Take the lines from the one containing "scientific name: Anthophora plumipes" through the end of the entries, and rewrite only those lines with "phylum" replaced by "division", keeping everything else unchanged.

MATERIAL FOR THE TASK ▸
* BEGIN *

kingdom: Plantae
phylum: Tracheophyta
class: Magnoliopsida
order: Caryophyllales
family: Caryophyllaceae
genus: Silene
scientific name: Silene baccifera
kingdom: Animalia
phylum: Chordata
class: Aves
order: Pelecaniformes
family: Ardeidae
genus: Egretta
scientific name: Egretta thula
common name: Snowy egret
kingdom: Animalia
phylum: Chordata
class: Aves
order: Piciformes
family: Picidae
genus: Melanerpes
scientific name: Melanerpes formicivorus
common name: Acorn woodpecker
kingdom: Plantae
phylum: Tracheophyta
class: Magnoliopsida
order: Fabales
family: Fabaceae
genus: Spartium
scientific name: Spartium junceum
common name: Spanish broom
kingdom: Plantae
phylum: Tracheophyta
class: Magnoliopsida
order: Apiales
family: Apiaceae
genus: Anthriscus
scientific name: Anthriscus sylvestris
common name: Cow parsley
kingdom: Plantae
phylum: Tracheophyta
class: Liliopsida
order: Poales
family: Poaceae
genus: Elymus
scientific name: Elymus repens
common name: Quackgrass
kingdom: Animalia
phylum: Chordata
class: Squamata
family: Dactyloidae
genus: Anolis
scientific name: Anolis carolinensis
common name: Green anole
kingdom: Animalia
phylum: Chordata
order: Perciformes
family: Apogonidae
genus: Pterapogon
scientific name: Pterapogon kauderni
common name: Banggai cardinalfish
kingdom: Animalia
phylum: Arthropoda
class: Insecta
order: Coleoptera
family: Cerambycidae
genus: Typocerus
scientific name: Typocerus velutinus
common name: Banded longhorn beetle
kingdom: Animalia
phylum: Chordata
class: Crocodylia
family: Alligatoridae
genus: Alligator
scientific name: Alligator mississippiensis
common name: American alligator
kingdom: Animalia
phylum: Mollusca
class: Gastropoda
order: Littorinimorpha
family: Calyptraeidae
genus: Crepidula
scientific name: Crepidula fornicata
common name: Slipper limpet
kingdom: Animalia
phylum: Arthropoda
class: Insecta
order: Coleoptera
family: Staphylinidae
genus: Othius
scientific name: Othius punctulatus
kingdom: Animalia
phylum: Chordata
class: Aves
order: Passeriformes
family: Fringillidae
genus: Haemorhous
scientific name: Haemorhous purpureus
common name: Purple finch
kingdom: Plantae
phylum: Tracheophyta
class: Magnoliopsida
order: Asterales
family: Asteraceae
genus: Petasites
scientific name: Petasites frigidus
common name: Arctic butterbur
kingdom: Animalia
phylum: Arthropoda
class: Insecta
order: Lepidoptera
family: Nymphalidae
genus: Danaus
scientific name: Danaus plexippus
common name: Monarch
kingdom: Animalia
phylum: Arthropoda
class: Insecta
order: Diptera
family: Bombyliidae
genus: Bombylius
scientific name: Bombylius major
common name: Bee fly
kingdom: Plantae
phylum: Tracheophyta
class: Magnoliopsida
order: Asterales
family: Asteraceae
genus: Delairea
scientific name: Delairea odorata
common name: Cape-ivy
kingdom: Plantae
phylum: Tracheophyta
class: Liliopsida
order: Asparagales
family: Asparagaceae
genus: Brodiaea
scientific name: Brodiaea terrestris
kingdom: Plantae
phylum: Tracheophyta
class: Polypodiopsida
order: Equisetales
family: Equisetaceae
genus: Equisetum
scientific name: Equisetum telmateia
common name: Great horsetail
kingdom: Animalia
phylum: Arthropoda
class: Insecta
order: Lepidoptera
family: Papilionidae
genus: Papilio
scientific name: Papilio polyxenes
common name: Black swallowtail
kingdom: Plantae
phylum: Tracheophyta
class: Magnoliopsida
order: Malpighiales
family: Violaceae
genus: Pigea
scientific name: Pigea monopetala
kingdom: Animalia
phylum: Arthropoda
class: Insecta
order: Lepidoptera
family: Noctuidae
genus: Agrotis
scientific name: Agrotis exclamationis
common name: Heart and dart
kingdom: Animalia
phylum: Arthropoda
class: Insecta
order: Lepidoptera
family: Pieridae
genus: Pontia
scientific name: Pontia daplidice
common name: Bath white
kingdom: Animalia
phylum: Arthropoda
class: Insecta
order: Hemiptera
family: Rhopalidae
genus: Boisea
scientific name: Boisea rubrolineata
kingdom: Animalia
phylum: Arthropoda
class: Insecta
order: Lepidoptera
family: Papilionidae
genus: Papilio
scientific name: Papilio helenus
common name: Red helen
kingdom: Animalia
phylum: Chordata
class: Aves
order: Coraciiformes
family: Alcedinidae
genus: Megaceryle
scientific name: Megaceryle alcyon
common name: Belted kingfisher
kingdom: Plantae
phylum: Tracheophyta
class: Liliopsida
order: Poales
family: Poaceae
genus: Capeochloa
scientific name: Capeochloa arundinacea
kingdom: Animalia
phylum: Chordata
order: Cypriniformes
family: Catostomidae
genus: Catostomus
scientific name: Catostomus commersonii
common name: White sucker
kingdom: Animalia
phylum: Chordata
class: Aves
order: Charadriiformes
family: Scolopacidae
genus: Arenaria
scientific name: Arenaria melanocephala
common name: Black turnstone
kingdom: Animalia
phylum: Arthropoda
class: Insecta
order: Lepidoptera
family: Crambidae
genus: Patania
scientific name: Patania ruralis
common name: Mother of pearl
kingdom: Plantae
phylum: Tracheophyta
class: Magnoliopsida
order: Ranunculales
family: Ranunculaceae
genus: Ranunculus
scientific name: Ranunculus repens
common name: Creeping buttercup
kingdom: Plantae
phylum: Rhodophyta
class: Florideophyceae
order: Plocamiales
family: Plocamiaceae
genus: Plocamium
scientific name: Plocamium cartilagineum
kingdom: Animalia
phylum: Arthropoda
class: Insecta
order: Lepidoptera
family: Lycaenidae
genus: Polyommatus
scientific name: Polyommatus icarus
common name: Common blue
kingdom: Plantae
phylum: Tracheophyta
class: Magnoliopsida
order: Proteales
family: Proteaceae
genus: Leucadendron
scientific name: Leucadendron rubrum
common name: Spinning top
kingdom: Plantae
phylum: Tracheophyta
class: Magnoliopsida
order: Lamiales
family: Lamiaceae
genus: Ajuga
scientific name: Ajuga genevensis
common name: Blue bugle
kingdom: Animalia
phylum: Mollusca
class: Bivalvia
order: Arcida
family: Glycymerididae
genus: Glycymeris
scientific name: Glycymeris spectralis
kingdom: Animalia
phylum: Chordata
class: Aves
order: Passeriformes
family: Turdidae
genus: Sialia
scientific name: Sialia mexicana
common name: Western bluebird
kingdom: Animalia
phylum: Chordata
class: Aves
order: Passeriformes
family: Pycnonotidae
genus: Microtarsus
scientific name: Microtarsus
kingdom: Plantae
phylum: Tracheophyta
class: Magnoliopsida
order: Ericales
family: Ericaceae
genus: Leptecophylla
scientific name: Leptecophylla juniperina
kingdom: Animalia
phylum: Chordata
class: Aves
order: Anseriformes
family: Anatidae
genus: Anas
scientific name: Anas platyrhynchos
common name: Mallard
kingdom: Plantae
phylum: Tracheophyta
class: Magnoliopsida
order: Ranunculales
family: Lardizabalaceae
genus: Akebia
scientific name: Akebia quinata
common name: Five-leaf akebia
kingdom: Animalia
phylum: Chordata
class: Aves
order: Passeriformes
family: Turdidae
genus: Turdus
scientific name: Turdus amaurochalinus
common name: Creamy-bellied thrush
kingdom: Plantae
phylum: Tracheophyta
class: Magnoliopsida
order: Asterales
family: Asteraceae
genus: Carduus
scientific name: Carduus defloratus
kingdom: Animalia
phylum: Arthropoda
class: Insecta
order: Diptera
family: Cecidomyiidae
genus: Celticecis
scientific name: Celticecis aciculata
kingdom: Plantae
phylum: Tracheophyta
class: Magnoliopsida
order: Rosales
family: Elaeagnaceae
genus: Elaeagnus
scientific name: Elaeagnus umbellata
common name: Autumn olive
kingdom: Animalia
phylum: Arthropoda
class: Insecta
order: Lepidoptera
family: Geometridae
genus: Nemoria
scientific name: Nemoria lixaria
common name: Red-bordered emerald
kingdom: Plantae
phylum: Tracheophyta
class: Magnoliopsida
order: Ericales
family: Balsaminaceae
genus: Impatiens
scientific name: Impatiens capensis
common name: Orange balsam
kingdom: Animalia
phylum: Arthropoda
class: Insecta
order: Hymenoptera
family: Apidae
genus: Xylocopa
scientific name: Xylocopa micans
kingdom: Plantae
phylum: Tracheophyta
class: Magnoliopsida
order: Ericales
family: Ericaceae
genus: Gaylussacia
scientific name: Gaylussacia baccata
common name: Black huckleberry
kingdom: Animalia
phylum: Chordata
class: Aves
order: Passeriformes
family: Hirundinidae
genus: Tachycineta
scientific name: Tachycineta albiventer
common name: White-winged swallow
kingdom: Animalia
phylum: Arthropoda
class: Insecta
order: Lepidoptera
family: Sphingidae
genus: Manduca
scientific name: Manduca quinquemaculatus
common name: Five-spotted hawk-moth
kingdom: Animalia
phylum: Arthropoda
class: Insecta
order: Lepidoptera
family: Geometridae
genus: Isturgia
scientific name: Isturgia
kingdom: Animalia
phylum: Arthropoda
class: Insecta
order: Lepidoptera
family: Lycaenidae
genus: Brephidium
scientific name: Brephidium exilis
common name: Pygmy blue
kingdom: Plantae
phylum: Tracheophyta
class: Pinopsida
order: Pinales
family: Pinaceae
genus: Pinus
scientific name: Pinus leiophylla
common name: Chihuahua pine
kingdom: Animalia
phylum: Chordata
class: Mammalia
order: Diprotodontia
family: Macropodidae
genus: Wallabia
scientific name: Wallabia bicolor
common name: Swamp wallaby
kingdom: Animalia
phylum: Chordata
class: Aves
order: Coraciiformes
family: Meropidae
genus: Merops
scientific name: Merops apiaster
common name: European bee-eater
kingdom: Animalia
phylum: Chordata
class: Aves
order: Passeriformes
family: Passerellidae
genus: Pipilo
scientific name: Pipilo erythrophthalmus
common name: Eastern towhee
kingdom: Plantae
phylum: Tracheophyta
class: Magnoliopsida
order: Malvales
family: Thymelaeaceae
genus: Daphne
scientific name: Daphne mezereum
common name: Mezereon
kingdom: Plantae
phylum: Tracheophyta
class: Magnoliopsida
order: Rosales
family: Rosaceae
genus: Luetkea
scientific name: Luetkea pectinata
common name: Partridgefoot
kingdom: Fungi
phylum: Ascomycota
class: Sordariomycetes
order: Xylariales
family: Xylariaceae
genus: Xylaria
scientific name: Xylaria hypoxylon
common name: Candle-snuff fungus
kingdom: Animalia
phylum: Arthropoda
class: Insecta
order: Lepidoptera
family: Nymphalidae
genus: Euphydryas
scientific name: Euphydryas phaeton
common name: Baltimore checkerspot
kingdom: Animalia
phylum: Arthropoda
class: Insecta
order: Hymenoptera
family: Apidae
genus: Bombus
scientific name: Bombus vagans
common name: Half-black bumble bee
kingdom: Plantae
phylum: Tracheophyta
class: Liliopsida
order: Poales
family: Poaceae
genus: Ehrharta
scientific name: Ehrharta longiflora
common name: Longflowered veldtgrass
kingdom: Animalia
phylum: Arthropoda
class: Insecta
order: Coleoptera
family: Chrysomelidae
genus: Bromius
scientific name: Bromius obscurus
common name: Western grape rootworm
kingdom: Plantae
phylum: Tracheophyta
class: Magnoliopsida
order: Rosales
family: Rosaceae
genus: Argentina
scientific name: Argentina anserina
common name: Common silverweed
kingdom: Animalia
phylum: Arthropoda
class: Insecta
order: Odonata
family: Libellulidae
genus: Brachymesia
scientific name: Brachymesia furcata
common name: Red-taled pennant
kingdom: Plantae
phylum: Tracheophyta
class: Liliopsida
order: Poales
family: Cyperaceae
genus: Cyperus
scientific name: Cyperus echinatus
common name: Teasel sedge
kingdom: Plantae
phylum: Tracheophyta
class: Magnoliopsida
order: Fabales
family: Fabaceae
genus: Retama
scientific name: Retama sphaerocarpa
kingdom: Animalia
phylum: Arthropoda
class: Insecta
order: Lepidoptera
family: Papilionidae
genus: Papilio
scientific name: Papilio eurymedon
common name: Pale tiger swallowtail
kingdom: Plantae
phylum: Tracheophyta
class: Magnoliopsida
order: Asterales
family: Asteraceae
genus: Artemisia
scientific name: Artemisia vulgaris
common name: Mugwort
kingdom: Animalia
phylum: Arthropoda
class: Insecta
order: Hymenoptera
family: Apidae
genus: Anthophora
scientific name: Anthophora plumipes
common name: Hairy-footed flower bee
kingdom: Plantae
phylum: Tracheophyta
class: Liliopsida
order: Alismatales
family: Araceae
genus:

* END *

TASK OUTPUT ▸
scientific name: Anthophora plumipes
common name: Hairy-footed flower bee
kingdom: Plantae
division: Tracheophyta
class: Liliopsida
order: Alismatales
family: Araceae
genus:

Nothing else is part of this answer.